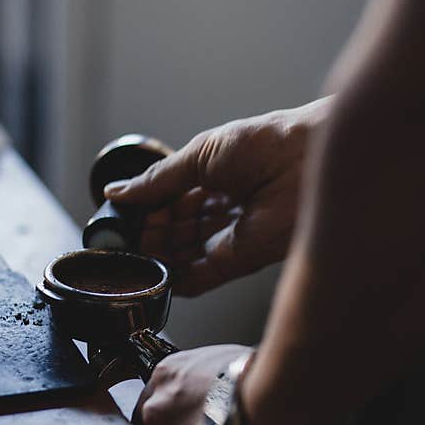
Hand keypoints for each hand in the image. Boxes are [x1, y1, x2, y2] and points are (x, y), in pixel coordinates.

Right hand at [105, 97, 330, 295]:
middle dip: (149, 234)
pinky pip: (202, 277)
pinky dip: (178, 280)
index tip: (123, 216)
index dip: (146, 209)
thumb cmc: (265, 144)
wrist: (306, 162)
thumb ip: (158, 180)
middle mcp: (223, 208)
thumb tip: (118, 192)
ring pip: (184, 254)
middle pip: (175, 230)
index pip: (170, 200)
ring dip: (158, 257)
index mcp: (215, 177)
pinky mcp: (240, 260)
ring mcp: (232, 236)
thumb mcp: (199, 154)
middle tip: (126, 239)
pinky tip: (157, 276)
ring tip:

========================================================================

Nothing but the lines from the one containing "wrist: (306, 162)" through the end of the entries belongs in the answer; repeat them exactly.

**Answer to the exercise**
wrist: (306, 162)
thumb ip: (158, 180)
middle mcp: (223, 208)
thumb tip: (118, 192)
ring pip: (184, 254)
middle pip: (175, 230)
index pip: (170, 200)
ring dip: (158, 257)
index mcp: (215, 177)
pinky mcp: (240, 260)
ring mcp: (232, 236)
thumb mcp: (199, 154)
middle tip: (126, 239)
pinky tip: (157, 276)
ring tip:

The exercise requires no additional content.